Internet security non-profit Quad9, a non-profit Swiss DNS provider delivering a free service replacing a default ISP or enterprise DNS configuration, has filed an objection against an interim injunction obtained by Sony Music Germany from the Hamburg Regional Court. This injunction requires Quad9 to implement network blocks which might establish a precedent for other Internet companies caught up in copyright disputes in Germany and other EU countries.
Unlike many other DNS resolvers, Quad9’s free service is privacy-friendly and safeguards against phishing and malware assaults by not keeping personal data about browsing behavior. Quad9 is now required to execute DNS blocking for a domain name mentioned in the injunction that resolves to a website suspected of supplying links to copyrighted content as a result of the interim order imposed by the Hamburg Regional Court.
In its fight against Sony, Quad9 has the support of the German-based Gesellschaft für Freiheitsrechte e.V. (GFF) and the eco Association of the Internet Industry (eco.de). The GFF is a non-profit organization located in Berlin that was established in 2015. Its goal is to create a long-term structure for effective strategic litigation in the areas of human and civil rights in Germany and throughout Europe. The GFF’s current lawsuits are focused on preserving equal freedom for all, as well as protecting privacy, freedom of information, and the press.
“If non-profit IT security projects like Quad9 must bear the costs of combating copyright infringements, they can no longer offer their services in Germany in a way that covers their costs,” said GFF project coordinator Julia Reda. “As a result, everyone’s IT security suffers.”
Setting a Precedent for European Cybersecurity
“We view this case with Sony Music as a much bigger issue outside of Quad9’s mission to keep the Internet safe,” said John Todd, Managing Director of Quad9. “This eventual final outcome of this ruling will set a precedent for European cybersecurity and policy.
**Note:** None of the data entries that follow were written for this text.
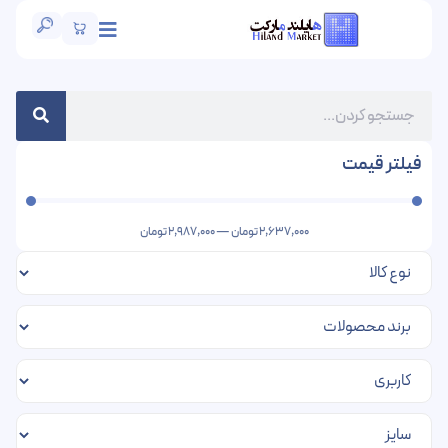
فیلتر قیمت
2,637,000
تومان
—
2,987,000
تومان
This isn’t just about Quad9’s DNS recursive security capabilities; we believe it has a much broader application to a wide range of internet services, and service providers should understand the implications of either outcome of the case.”
“The German Bundestag abolished the German interferer liability for Internet access providers years ago to facilitate the operation of open WIFIs,” added Reda. “The view of the Hamburg Regional Court, according to which DNS providers such as Quad9 cannot invoke this exemption from liability, must not be allowed to prevail under any circumstances.”
“Since the announcement of the ruling in late June, Quad9 has received significant support from the Internet community, both in public statements as well as support in-kind from partners who are helping with our objection to the ruling,” added John Todd. “We are especially grateful to the Gesellschaft für Freiheitsrechte (GFF) for the excellent legal support and ongoing advice they’ve been able to provide to our legal team at Rickert Law.”